RNA-Seq data of Pv11 cells exposed to 600 mM trehalose were obtained from our previous study9 (accession number DRA008948). Reads were mapped to Pv_5.2 CDS sequences ( and expression values were quantified with bowtie2 v2.4.294 and RSEM v1.2.3095 using the Trinity v2.9.196,97 utility. Mapped read counts were tested for differential expression with DESeq2 v1.26.098. Transcripts with FDR below 0.05 were determined as differentially expressed. Z-scaled TPM values were visualized as a heat map, by clustering 1-Spearman correlation with the Ward’s method in R.

Motif enrichment analysis

To identify genes with NFAT or CREB binding motifs in the promoter region, we utilized HOMER2 v4.10.098. Binding motifs were obtained from the HOMER2 motif database [NFAT(RHD), CRE(bZIP)] and the − 2000 bp to + 150 bp genomic regions surrounding transcription start sites were searched with the utility in HOMER2. Transcripts with either motif were analyzed with GOstat v2.52.099 to identify enriched gene ontologies using the Pv_5.2 annotation. Enriched ontologies were summarized and visualized with REVIGO100, accessed February 2021, using tiny settings.
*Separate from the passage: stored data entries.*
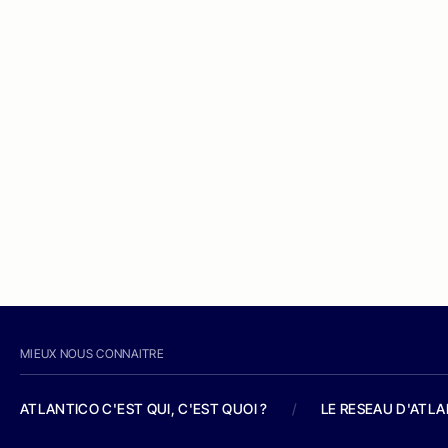
MIEUX NOUS CONNAITRE
ATLANTICO C'EST QUI, C'EST QUOI ?
/
LE RESEAU D'ATL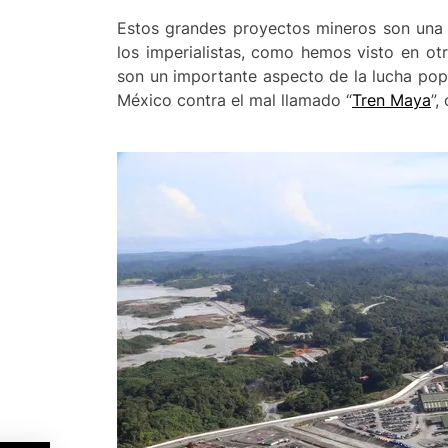
Estos grandes proyectos mineros son una 
los imperialistas, como hemos visto en o
son un importante aspecto de la lucha pop
México contra el mal llamado “
Tren Maya
”,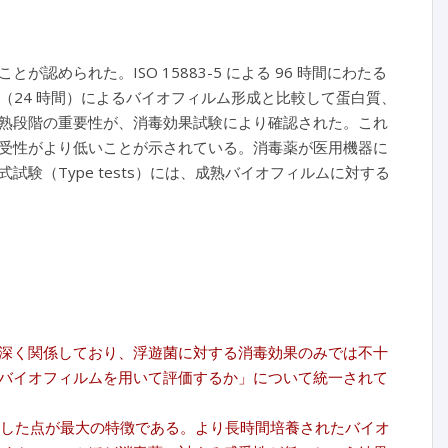
められた。ISO 15883-5 による 96 時間にわたる
らの方法（24 時間）によるバイオフィルム形成と比較して蛋白質、
熟段階の重要性が、消毒効果試験により確認された。これ
受性がより低いことが示されている。消毒薬が医用機器に
験（Type tests）には、成熟バイオフィルムに対する
深く関係しており、浮遊菌に対する消毒効果のみでは不十
バイオフィルムを用いて評価するか」について統一されて
示した点が最大の特徴である。より長時間培養されたバイオ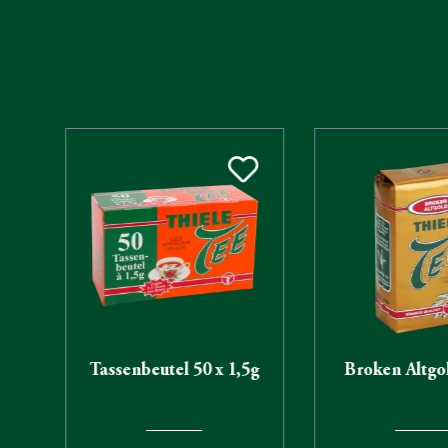
Produktgalerie überspringen
Tassenbeutel 50 x 1,5g
Broken Altgo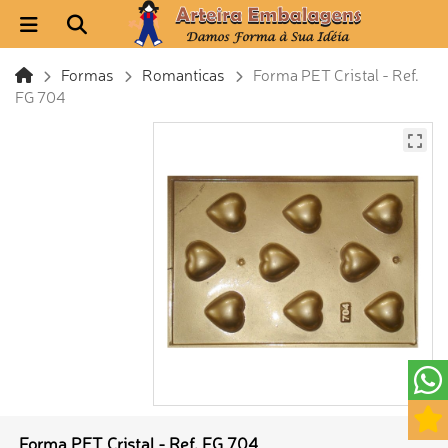
Formas
Romanticas
Forma PET Cristal - Ref.
FG 704
Forma PET Cristal - Ref. FG 704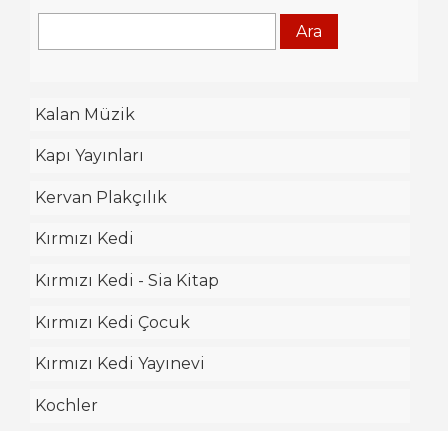
Kalan Müzik
Kapı Yayınları
Kervan Plakçılık
Kırmızı Kedi
Kırmızı Kedi - Sia Kitap
Kırmızı Kedi Çocuk
Kırmızı Kedi Yayınevi
Kochler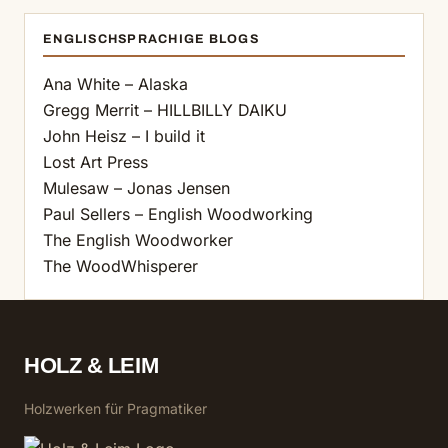
ENGLISCHSPRACHIGE BLOGS
Ana White – Alaska
Gregg Merrit – HILLBILLY DAIKU
John Heisz – I build it
Lost Art Press
Mulesaw – Jonas Jensen
Paul Sellers – English Woodworking
The English Woodworker
The WoodWhisperer
HOLZ & LEIM
Holzwerken für Pragmatiker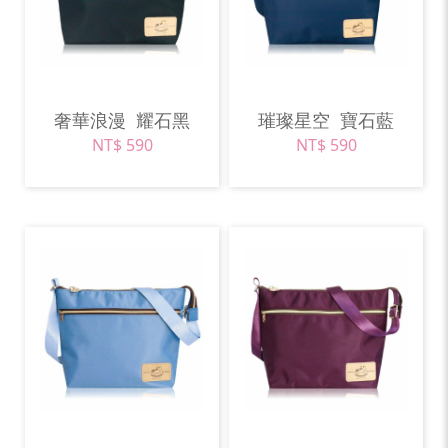
奢華浪漫
耀石黑
璀璨星空
寶石藍
NT$ 590
NT$ 590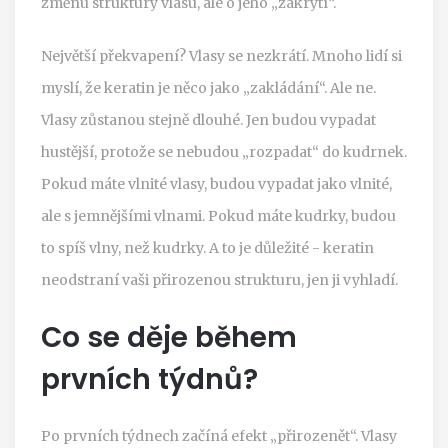
změnu struktury vlasu, ale o jeho „zakrytí“.
Největší překvapení? Vlasy se nezkrátí. Mnoho lidí si
myslí, že keratin je něco jako „zakládání“. Ale ne.
Vlasy zůstanou stejně dlouhé. Jen budou vypadat
hustější, protože se nebudou „rozpadat“ do kudrnek.
Pokud máte vlnité vlasy, budou vypadat jako vlnité,
ale s jemnějšími vlnami. Pokud máte kudrky, budou
to spíš vlny, než kudrky. A to je důležité - keratin
neodstraní vaši přirozenou strukturu, jen ji vyhladí.
Co se děje během
prvních týdnů?
Po prvních týdnech začíná efekt „přirozenět“. Vlasy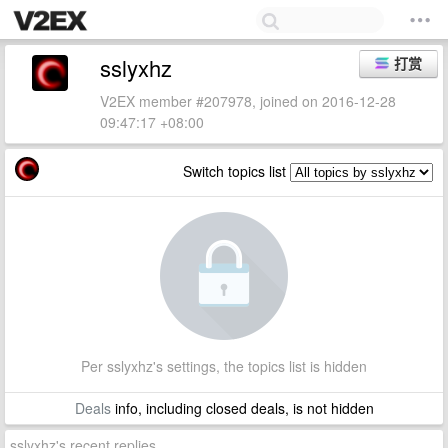
sslyxhz
打赏
V2EX member #207978, joined on 2016-12-28
09:47:17 +08:00
Switch topics list
Per sslyxhz's settings, the topics list is hidden
Deals
info, including closed deals, is not hidden
sslyxhz's recent replies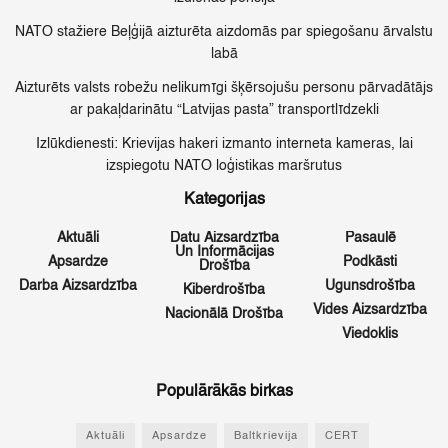
NATO stažiere Beļģijā aizturēta aizdomās par spiegošanu ārvalstu
labā
Aizturēts valsts robežu nelikumīgi šķērsojušu personu pārvadātājs
ar pakaļdarinātu “Latvijas pasta” transportlīdzekli
Izlūkdienesti: Krievijas hakeri izmanto interneta kameras, lai
izspiegotu NATO loģistikas maršrutus
Kategorijas
Aktuāli
Datu Aizsardzība
Pasaulē
Un Informācijas
Apsardze
Podkāsti
Drošība
Darba Aizsardzība
Ugunsdrošība
Kiberdrošība
Vides Aizsardzība
Nacionālā Drošība
Viedoklis
Populārākās birkas
Aktuāli
Apsardze
Baltkrievija
CERT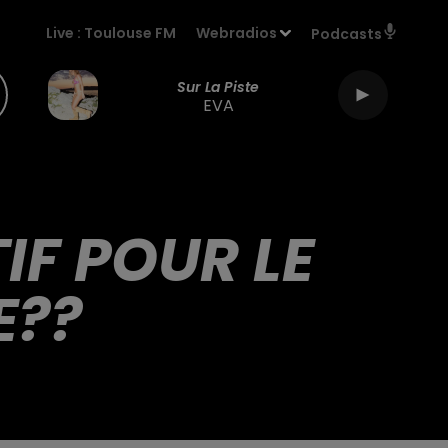
Live :
Toulouse FM
Webradios
Podcasts
Sur La Piste
EVA
IF POUR LE
E??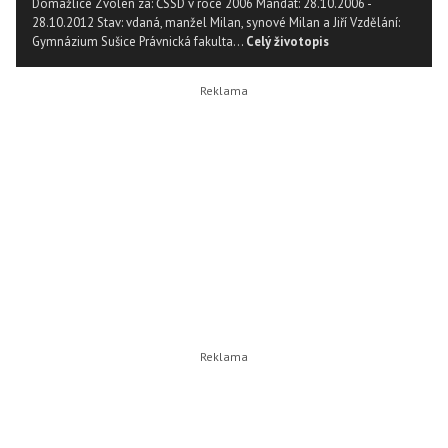
Domažlice Zvolen za: ČSSD v roce 2006 Mandát: 28.10.2006 -
28.10.2012 Stav: vdaná, manžel Milan, synové Milan a Jiří Vzdělání:
Gymnázium Sušice Právnická fakulta...
Celý životopis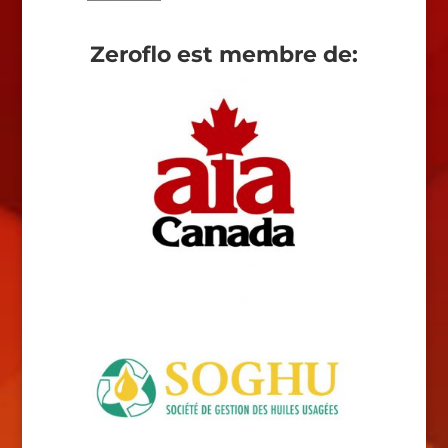
Zeroflo est membre de: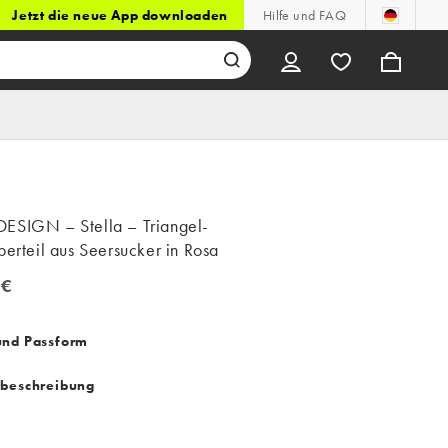
Jetzt die neue App downloaden
Hilfe und FAQ
ESIGN – Stella – Triangel-
berteil aus Seersucker in Rosa
 €
und Passform
tbeschreibung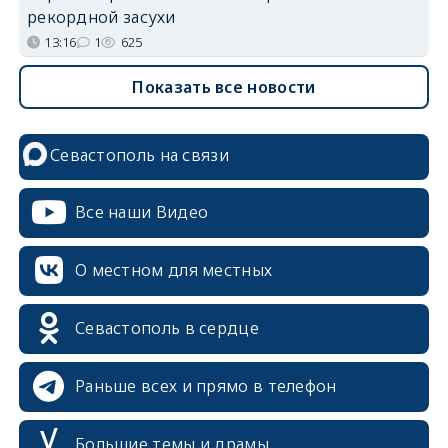
рекордной засухи
13:16
1
625
Показать все новости
Севастополь на связи
Все наши Видео
О местном для местных
Севастополь в сердце
Раньше всех и прямо в телефон
Большие темы и драмы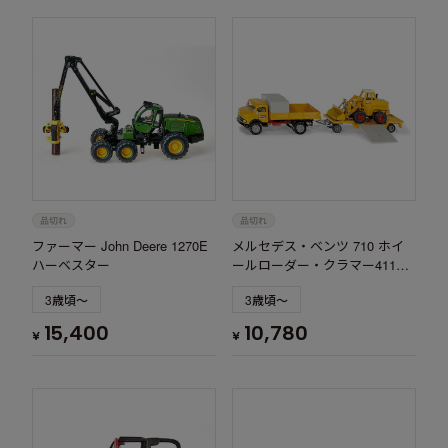
ファーマー John Deere 1270E
メルセデス・ベンツ 710 ホイ
ハーベスター
ールローダー・クラマー411搭
載
3歳頃～
3歳頃～
15,400
10,780
¥
¥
Statistics and reproducibility

All data were expressed as mean ± SD. Differences between two groups were examined for statistical significance by the two-sided Student t-test in Figs. 2d, 4 and Fig. S4d. Differences among more than three groups were examined by ANOVA followed by a Tukey test (Figs. 1d and 4). A P-value < 0.05 denoted a statistically significant difference. GraphPad Prism 8 software (GraphPad, San Diego, CA) was used for statistical analyses. Experiments were independently repeated at least three times in general. The raw data underlying plots in the figures are available in Supplementary Data 16.